--- EXERCISE INPUT Enclosed Below ---

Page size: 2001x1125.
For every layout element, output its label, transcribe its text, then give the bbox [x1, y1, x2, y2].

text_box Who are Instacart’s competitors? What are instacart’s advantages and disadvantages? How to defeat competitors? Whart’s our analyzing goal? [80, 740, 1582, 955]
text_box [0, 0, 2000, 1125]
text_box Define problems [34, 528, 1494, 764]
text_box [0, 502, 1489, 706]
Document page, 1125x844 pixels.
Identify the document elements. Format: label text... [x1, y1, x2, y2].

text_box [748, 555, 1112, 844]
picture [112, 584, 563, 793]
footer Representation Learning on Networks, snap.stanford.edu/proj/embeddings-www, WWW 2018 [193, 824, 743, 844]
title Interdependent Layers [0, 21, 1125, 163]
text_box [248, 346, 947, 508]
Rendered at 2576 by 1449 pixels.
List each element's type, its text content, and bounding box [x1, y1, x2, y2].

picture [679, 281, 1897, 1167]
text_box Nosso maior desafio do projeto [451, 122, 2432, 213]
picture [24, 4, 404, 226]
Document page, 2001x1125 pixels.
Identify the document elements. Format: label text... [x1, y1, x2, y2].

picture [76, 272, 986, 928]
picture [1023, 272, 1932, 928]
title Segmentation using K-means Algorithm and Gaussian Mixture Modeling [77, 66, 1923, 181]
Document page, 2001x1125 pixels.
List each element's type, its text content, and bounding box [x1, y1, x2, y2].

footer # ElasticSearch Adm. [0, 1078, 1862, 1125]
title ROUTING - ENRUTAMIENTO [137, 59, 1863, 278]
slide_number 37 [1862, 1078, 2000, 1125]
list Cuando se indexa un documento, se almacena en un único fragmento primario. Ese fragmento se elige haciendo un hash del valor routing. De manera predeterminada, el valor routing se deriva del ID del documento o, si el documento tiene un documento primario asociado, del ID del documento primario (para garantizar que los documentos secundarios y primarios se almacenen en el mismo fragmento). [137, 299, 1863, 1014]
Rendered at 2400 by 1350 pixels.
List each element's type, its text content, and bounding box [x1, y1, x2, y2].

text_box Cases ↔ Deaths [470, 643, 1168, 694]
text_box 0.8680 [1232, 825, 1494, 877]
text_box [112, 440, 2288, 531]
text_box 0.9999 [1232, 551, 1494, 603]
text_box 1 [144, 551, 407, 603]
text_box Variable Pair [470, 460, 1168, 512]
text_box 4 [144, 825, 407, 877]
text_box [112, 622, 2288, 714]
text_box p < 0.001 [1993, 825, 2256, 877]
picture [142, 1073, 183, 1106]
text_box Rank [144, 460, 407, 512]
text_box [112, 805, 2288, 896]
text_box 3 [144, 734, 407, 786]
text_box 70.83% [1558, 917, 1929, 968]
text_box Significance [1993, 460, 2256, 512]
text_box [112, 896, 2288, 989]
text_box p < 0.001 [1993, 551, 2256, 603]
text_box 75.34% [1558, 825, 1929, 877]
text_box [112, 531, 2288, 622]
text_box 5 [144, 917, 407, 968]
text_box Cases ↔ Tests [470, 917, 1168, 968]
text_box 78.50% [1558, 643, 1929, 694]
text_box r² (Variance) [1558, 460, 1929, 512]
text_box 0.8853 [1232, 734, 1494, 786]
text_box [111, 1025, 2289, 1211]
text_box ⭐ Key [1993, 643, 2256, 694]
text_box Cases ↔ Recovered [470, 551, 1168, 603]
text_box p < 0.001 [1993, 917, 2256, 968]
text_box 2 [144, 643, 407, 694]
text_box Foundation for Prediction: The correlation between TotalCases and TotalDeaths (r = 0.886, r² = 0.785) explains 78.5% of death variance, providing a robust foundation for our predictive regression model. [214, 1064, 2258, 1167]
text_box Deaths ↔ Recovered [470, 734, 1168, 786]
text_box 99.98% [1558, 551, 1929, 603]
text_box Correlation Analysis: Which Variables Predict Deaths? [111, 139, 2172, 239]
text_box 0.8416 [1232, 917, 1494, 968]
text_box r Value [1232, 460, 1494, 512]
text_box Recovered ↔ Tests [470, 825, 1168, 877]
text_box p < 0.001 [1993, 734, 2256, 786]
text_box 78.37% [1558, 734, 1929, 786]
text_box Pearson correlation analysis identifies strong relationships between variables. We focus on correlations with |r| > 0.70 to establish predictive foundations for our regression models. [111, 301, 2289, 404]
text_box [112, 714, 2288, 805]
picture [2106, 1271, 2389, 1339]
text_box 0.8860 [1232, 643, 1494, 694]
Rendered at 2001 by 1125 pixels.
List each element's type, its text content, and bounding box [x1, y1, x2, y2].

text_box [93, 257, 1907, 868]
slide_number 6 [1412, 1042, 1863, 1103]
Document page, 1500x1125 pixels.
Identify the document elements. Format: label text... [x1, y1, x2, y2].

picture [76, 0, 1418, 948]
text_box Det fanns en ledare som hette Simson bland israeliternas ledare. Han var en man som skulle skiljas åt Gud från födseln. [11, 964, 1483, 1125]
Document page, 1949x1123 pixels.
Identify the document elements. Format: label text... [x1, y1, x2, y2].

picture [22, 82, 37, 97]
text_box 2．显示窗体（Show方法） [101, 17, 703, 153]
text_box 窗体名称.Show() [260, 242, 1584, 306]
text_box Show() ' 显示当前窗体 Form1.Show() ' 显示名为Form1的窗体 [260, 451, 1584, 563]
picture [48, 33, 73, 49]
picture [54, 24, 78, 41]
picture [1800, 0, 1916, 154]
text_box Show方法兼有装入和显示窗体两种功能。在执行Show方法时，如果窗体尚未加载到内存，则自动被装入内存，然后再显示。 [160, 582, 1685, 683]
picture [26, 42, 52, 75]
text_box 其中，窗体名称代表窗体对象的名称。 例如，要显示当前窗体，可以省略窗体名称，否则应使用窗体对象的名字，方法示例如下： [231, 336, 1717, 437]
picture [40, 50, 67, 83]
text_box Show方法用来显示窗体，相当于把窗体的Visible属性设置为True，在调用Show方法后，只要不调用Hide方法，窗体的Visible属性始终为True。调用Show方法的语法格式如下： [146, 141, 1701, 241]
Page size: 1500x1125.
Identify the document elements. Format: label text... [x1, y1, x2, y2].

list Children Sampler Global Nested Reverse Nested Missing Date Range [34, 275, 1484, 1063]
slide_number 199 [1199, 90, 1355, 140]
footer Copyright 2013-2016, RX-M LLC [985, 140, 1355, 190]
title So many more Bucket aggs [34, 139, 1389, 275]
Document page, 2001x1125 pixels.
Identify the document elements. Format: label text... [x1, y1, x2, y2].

--- End of Enclosed EXERCISE INPUT ---

▸ PROMPT: Write the records above out again precisely.

▸ WORKED SOLUTION:
Page size: 2001x1125.
For every layout element, output its label, transcribe its text, then give the bbox [x1, y1, x2, y2].

text_box Who are Instacart’s competitors? What are instacart’s advantages and disadvantages? How to defeat competitors? Whart’s our analyzing goal? [80, 740, 1582, 955]
text_box [0, 0, 2000, 1125]
text_box Define problems [34, 528, 1494, 764]
text_box [0, 502, 1489, 706]
Document page, 1125x844 pixels.
Identify the document elements. Format: label text... [x1, y1, x2, y2].

text_box [748, 555, 1112, 844]
picture [112, 584, 563, 793]
footer Representation Learning on Networks, snap.stanford.edu/proj/embeddings-www, WWW 2018 [193, 824, 743, 844]
title Interdependent Layers [0, 21, 1125, 163]
text_box [248, 346, 947, 508]
Rendered at 2576 by 1449 pixels.
List each element's type, its text content, and bounding box [x1, y1, x2, y2].

picture [679, 281, 1897, 1167]
text_box Nosso maior desafio do projeto [451, 122, 2432, 213]
picture [24, 4, 404, 226]
Document page, 2001x1125 pixels.
Identify the document elements. Format: label text... [x1, y1, x2, y2].

picture [76, 272, 986, 928]
picture [1023, 272, 1932, 928]
title Segmentation using K-means Algorithm and Gaussian Mixture Modeling [77, 66, 1923, 181]
Document page, 2001x1125 pixels.
List each element's type, its text content, and bounding box [x1, y1, x2, y2].

footer # ElasticSearch Adm. [0, 1078, 1862, 1125]
title ROUTING - ENRUTAMIENTO [137, 59, 1863, 278]
slide_number 37 [1862, 1078, 2000, 1125]
list Cuando se indexa un documento, se almacena en un único fragmento primario. Ese fragmento se elige haciendo un hash del valor routing. De manera predeterminada, el valor routing se deriva del ID del documento o, si el documento tiene un documento primario asociado, del ID del documento primario (para garantizar que los documentos secundarios y primarios se almacenen en el mismo fragmento). [137, 299, 1863, 1014]
Rendered at 2400 by 1350 pixels.
List each element's type, its text content, and bounding box [x1, y1, x2, y2].

text_box Cases ↔ Deaths [470, 643, 1168, 694]
text_box 0.8680 [1232, 825, 1494, 877]
text_box [112, 440, 2288, 531]
text_box 0.9999 [1232, 551, 1494, 603]
text_box 1 [144, 551, 407, 603]
text_box Variable Pair [470, 460, 1168, 512]
text_box 4 [144, 825, 407, 877]
text_box [112, 622, 2288, 714]
text_box p < 0.001 [1993, 825, 2256, 877]
picture [142, 1073, 183, 1106]
text_box Rank [144, 460, 407, 512]
text_box [112, 805, 2288, 896]
text_box 3 [144, 734, 407, 786]
text_box 70.83% [1558, 917, 1929, 968]
text_box Significance [1993, 460, 2256, 512]
text_box [112, 896, 2288, 989]
text_box p < 0.001 [1993, 551, 2256, 603]
text_box 75.34% [1558, 825, 1929, 877]
text_box [112, 531, 2288, 622]
text_box 5 [144, 917, 407, 968]
text_box Cases ↔ Tests [470, 917, 1168, 968]
text_box 78.50% [1558, 643, 1929, 694]
text_box r² (Variance) [1558, 460, 1929, 512]
text_box 0.8853 [1232, 734, 1494, 786]
text_box [111, 1025, 2289, 1211]
text_box ⭐ Key [1993, 643, 2256, 694]
text_box Cases ↔ Recovered [470, 551, 1168, 603]
text_box p < 0.001 [1993, 917, 2256, 968]
text_box 2 [144, 643, 407, 694]
text_box Foundation for Prediction: The correlation between TotalCases and TotalDeaths (r = 0.886, r² = 0.785) explains 78.5% of death variance, providing a robust foundation for our predictive regression model. [214, 1064, 2258, 1167]
text_box Deaths ↔ Recovered [470, 734, 1168, 786]
text_box 99.98% [1558, 551, 1929, 603]
text_box Correlation Analysis: Which Variables Predict Deaths? [111, 139, 2172, 239]
text_box 0.8416 [1232, 917, 1494, 968]
text_box r Value [1232, 460, 1494, 512]
text_box Recovered ↔ Tests [470, 825, 1168, 877]
text_box p < 0.001 [1993, 734, 2256, 786]
text_box 78.37% [1558, 734, 1929, 786]
text_box Pearson correlation analysis identifies strong relationships between variables. We focus on correlations with |r| > 0.70 to establish predictive foundations for our regression models. [111, 301, 2289, 404]
text_box [112, 714, 2288, 805]
picture [2106, 1271, 2389, 1339]
text_box 0.8860 [1232, 643, 1494, 694]
Rendered at 2001 by 1125 pixels.
List each element's type, its text content, and bounding box [x1, y1, x2, y2].

text_box [93, 257, 1907, 868]
slide_number 6 [1412, 1042, 1863, 1103]
Document page, 1500x1125 pixels.
Identify the document elements. Format: label text... [x1, y1, x2, y2].

picture [76, 0, 1418, 948]
text_box Det fanns en ledare som hette Simson bland israeliternas ledare. Han var en man som skulle skiljas åt Gud från födseln. [11, 964, 1483, 1125]
Document page, 1949x1123 pixels.
Identify the document elements. Format: label text... [x1, y1, x2, y2].

picture [22, 82, 37, 97]
text_box 2．显示窗体（Show方法） [101, 17, 703, 153]
text_box 窗体名称.Show() [260, 242, 1584, 306]
text_box Show() ' 显示当前窗体 Form1.Show() ' 显示名为Form1的窗体 [260, 451, 1584, 563]
picture [48, 33, 73, 49]
picture [54, 24, 78, 41]
picture [1800, 0, 1916, 154]
text_box Show方法兼有装入和显示窗体两种功能。在执行Show方法时，如果窗体尚未加载到内存，则自动被装入内存，然后再显示。 [160, 582, 1685, 683]
picture [26, 42, 52, 75]
text_box 其中，窗体名称代表窗体对象的名称。 例如，要显示当前窗体，可以省略窗体名称，否则应使用窗体对象的名字，方法示例如下： [231, 336, 1717, 437]
picture [40, 50, 67, 83]
text_box Show方法用来显示窗体，相当于把窗体的Visible属性设置为True，在调用Show方法后，只要不调用Hide方法，窗体的Visible属性始终为True。调用Show方法的语法格式如下： [146, 141, 1701, 241]
Page size: 1500x1125.
Identify the document elements. Format: label text... [x1, y1, x2, y2].

list Children Sampler Global Nested Reverse Nested Missing Date Range [34, 275, 1484, 1063]
slide_number 199 [1199, 90, 1355, 140]
footer Copyright 2013-2016, RX-M LLC [985, 140, 1355, 190]
title So many more Bucket aggs [34, 139, 1389, 275]
Document page, 2001x1125 pixels.
Identify the document elements. Format: label text... [x1, y1, x2, y2].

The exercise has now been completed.